何だかすべての人々が希望に満ち、活き活きとして、人生を謳歌している。
どんなに苦しい時でも、明るく朗らかに生きる。そして人と人とが「つながって」今を愉快に過ごす。「バスティーユ襲撃」なるシンフォニーを聴きながら、ここには戦いというより、歴史的事実を客観的に描写しながら、そのことすら「楽しもうとする」音楽家の姿が克明に反映されている気がして、これまでそういう視点で聴いてこなかったものだから、ほんの少し自分の中に衝撃が走った。
古典派周辺を巡る。
ハイドン、モーツァルト、ベートーヴェン、それにケルビーニなどの音楽を集中的に聴いて思うこと。1700年代の後半から1800年代の初めにかけて、つまりフランス革命に始まるヨーロッパ動乱の歴史の中で創造された芸術作品は、それぞれに「革新」がありながら、一方で多くの一般市民にも(とはいえまだまだ貴族が中心か)享受せられんとする「保守性(わかりやすさ)」がうまく混ざり合っており、とてもバランスに優れているということ(それは構造的な面もそうだが、精神面でとてもそんなような気がする)と、何より200年の時を経て耳にする我々にとってとても「美しい」と感じる音楽が多いということ。
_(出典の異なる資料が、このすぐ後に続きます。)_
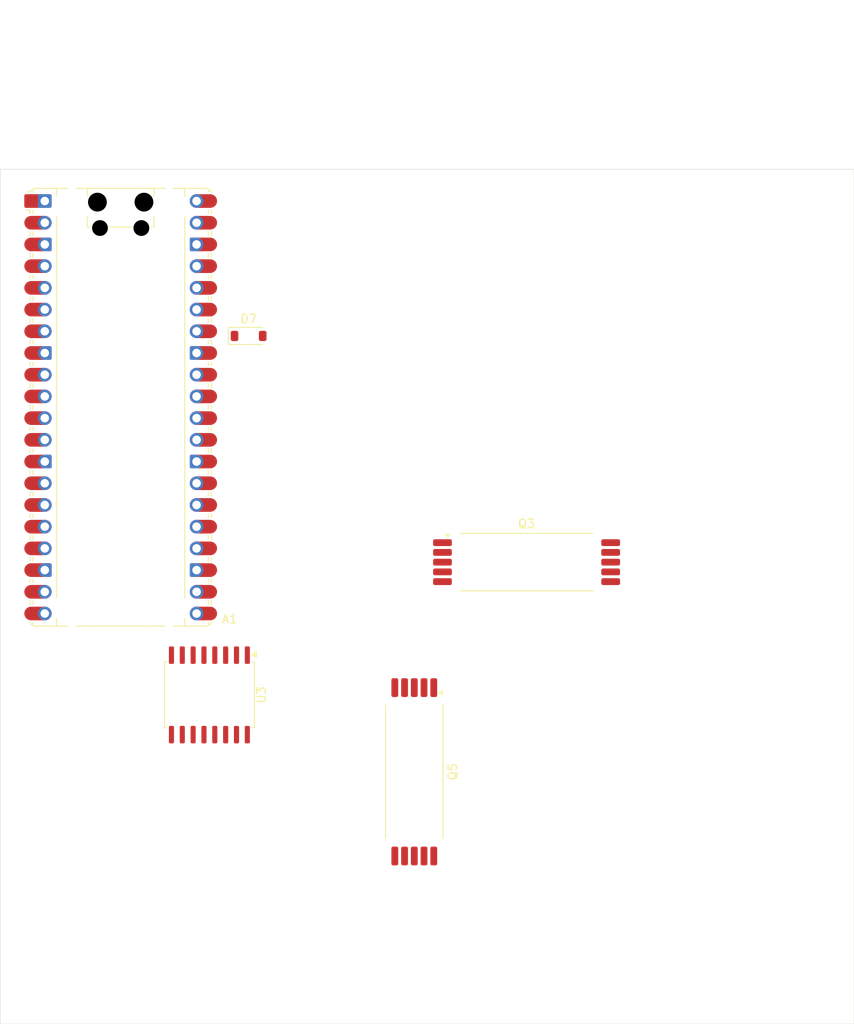
<source format=kicad_pcb>
(kicad_pcb
	(version 20241229)
	(generator "pcbnew")
	(generator_version "9.0")
	(general
		(thickness 1.6)
		(legacy_teardrops no)
	)
	(paper "A4")
	(layers
		(0 "F.Cu" signal)
		(2 "B.Cu" signal)
		(9 "F.Adhes" user "F.Adhesive")
		(11 "B.Adhes" user "B.Adhesive")
		(13 "F.Paste" user)
		(15 "B.Paste" user)
		(5 "F.SilkS" user "F.Silkscreen")
		(7 "B.SilkS" user "B.Silkscreen")
		(1 "F.Mask" user)
		(3 "B.Mask" user)
		(17 "Dwgs.User" user "User.Drawings")
		(19 "Cmts.User" user "User.Comments")
		(21 "Eco1.User" user "User.Eco1")
		(23 "Eco2.User" user "User.Eco2")
		(25 "Edge.Cuts" user)
		(27 "Margin" user)
		(31 "F.CrtYd" user "F.Courtyard")
		(29 "B.CrtYd" user "B.Courtyard")
		(35 "F.Fab" user)
		(33 "B.Fab" user)
		(39 "User.1" user)
		(41 "User.2" user)
		(43 "User.3" user)
		(45 "User.4" user)
	)
	(setup
		(pad_to_mask_clearance 0)
		(allow_soldermask_bridges_in_footprints no)
		(tenting front back)
		(pcbplotparams
			(layerselection 0x00000000_00000000_55555555_5755f5ff)
			(plot_on_all_layers_selection 0x00000000_00000000_00000000_00000000)
			(disableapertmacros no)
			(usegerberextensions no)
			(usegerberattributes yes)
			(usegerberadvancedattributes yes)
			(creategerberjobfile yes)
			(dashed_line_dash_ratio 12.000000)
			(dashed_line_gap_ratio 3.000000)
			(svgprecision 4)
			(plotframeref no)
			(mode 1)
			(useauxorigin no)
			(hpglpennumber 1)
			(hpglpenspeed 20)
			(hpglpendiameter 15.000000)
			(pdf_front_fp_property_popups yes)
			(pdf_back_fp_property_popups yes)
			(pdf_metadata yes)
			(pdf_single_document no)
			(dxfpolygonmode yes)
			(dxfimperialunits yes)
			(dxfusepcbnewfont yes)
			(psnegative no)
			(psa4output no)
			(plot_black_and_white yes)
			(sketchpadsonfab no)
			(plotpadnumbers no)
			(hidednponfab no)
			(sketchdnponfab yes)
			(crossoutdnponfab yes)
			(subtractmaskfromsilk no)
			(outputformat 1)
			(mirror no)
			(drillshape 1)
			(scaleselection 1)
			(outputdirectory "")
		)
	)
	(net 0 "")
	(net 1 "+24V")
	(net 2 "GND")
	(net 3 "unconnected-(A1-GPIO4-Pad6)")
	(net 4 "unconnected-(A1-GPIO8-Pad11)")
	(net 5 "unconnected-(A1-3V3-Pad36)")
	(net 6 "unconnected-(A1-GPIO10-Pad14)")
	(net 7 "unconnected-(A1-GPIO22-Pad29)")
	(net 8 "unconnected-(A1-GPIO20-Pad26)")
	(net 9 "unconnected-(A1-GPIO27_ADC1-Pad32)")
	(net 10 "unconnected-(A1-GPIO19-Pad25)")
	(net 11 "unconnected-(A1-GPIO28_ADC2-Pad34)")
	(net 12 "unconnected-(A1-ADC_VREF-Pad35)")
	(net 13 "Net-(A1-RUN)")
	(net 14 "unconnected-(A1-GPIO14-Pad19)")
	(net 15 "unconnected-(A1-GPIO18-Pad24)")
	(net 16 "unconnected-(A1-GPIO16-Pad21)")
	(net 17 "unconnected-(A1-3V3_EN-Pad37)")
	(net 18 "unconnected-(A1-GPIO15-Pad20)")
	(net 19 "unconnected-(A1-GPIO12-Pad16)")
	(net 20 "unconnected-(A1-GPIO9-Pad12)")
	(net 21 "unconnected-(A1-GPIO6-Pad9)")
	(net 22 "unconnected-(A1-GPIO5-Pad7)")
	(net 23 "unconnected-(A1-VBUS-Pad40)")
	(net 24 "unconnected-(A1-GPIO21-Pad27)")
	(net 25 "unconnected-(A1-GPIO3-Pad5)")
	(net 26 "unconnected-(A1-GPIO11-Pad15)")
	(net 27 "unconnected-(A1-GPIO26_ADC0-Pad31)")
	(net 28 "Net-(A1-VSYS)")
	(net 29 "unconnected-(A1-GPIO7-Pad10)")
	(net 30 "unconnected-(A1-GPIO13-Pad17)")
	(net 31 "unconnected-(A1-GPIO0-Pad1)")
	(net 32 "unconnected-(A1-GPIO17-Pad22)")
	(net 33 "unconnected-(A1-GPIO1-Pad2)")
	(net 34 "unconnected-(A1-GPIO2-Pad4)")
	(net 35 "Net-(D3-K)")
	(net 36 "Net-(D3-A)")
	(net 37 "Net-(D5-K)")
	(net 38 "Net-(D5-A)")
	(net 39 "+3V3")
	(net 40 "Net-(U3-DT)")
	(net 41 "unconnected-(U3-NC-Pad12)")
	(net 42 "+5V")
	(net 43 "GNDPWR")
	(net 44 "GPXX")
	(net 45 "unconnected-(U3-NC-Pad7)")
	(net 46 "unconnected-(U3-NC-Pad13)")
	(net 47 "Net-(Q3-D-Pad10)")
	(net 48 "Vdrive")
	(net 49 "Net-(Q5-DS)")
	(net 50 "Net-(D8-K)")
	(footprint "Diode_SMD:D_SOD-123" (layer "F.Cu") (at 169.095 71.505))
	(footprint "Package_TO_SOT_SMD:Infineon_PG-HDSOP-10-1" (layer "F.Cu") (at 201.65 97.97))
	(footprint "Module:RaspberryPi_Pico_Common_Unspecified" (layer "F.Cu") (at 154.11 79.85))
	(footprint "Package_SO:SOIC-16W_7.5x10.3mm_P1.27mm" (layer "F.Cu") (at 164.5 113.5 -90))
	(footprint "Package_TO_SOT_SMD:Infineon_PG-HDSOP-10-1" (layer "F.Cu") (at 188.500001 122.500003 -90))
	(gr_rect
		(start 140 52)
		(end 240 152)
		(stroke
			(width 0.05)
			(type default)
		)
		(fill no)
		(layer "Edge.Cuts")
		(uuid "bd1f67eb-768a-4aa1-b1a8-c8409b16b4cb")
	)
	(embedded_fonts no)
)

</source>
もちろん、この頃の音楽は僕が10代の頃から散々耳にしてきているのだけど、何だか「今」ようやく本質が見えかけてきたように思う。すなわち、ここで音楽は一旦完成し、この後の歴史においてはどんな傑作も人間が感情でもって(無理矢理)作り上げようとした代物ではないかと(まぁ、これも極端に考えたらという前提だけれど)。ベートーヴェンの意味、ハイドンの重要性、またはケルビーニの存在(あるいはサリエリ)、そんなことは正直まったく何も考えずにただ受容してきただけだったから余計にそんなことを思う。
例えば、数年前にタワーレコードのセール籠の中に見つけた1枚のSACD。
カール・ディッタース・フォン・ディッタースドルフの作品を集めたもの。ハイドンとほぼ同時代を生きたこの作曲家についてはほとんど何も知らなかった。彼はハイドンやモーツァルト、そしてヴァンハルと弦楽四重奏を組んだといわれるが真偽のほどは不明。でも、それだけの「能力」に長けた人なのだから、彼の作品にも当然「見るもの」はあるだろうと幾度か耳にしたが、そのまま埋もれてしまっていた。
いやはや、「バスティーユ襲撃」の激情と激動。なるほど、これは間違いなく革命の描写。雄渾さと確信をもって進む歩調と。そして、時折高らかに奏される木管の響きはやっぱり希望の調べ。第2楽章の束の間の安らぎ(何と平和な!)を経て、フィナーレの歓喜。
ハープを中心としたコンチェルトも美しい。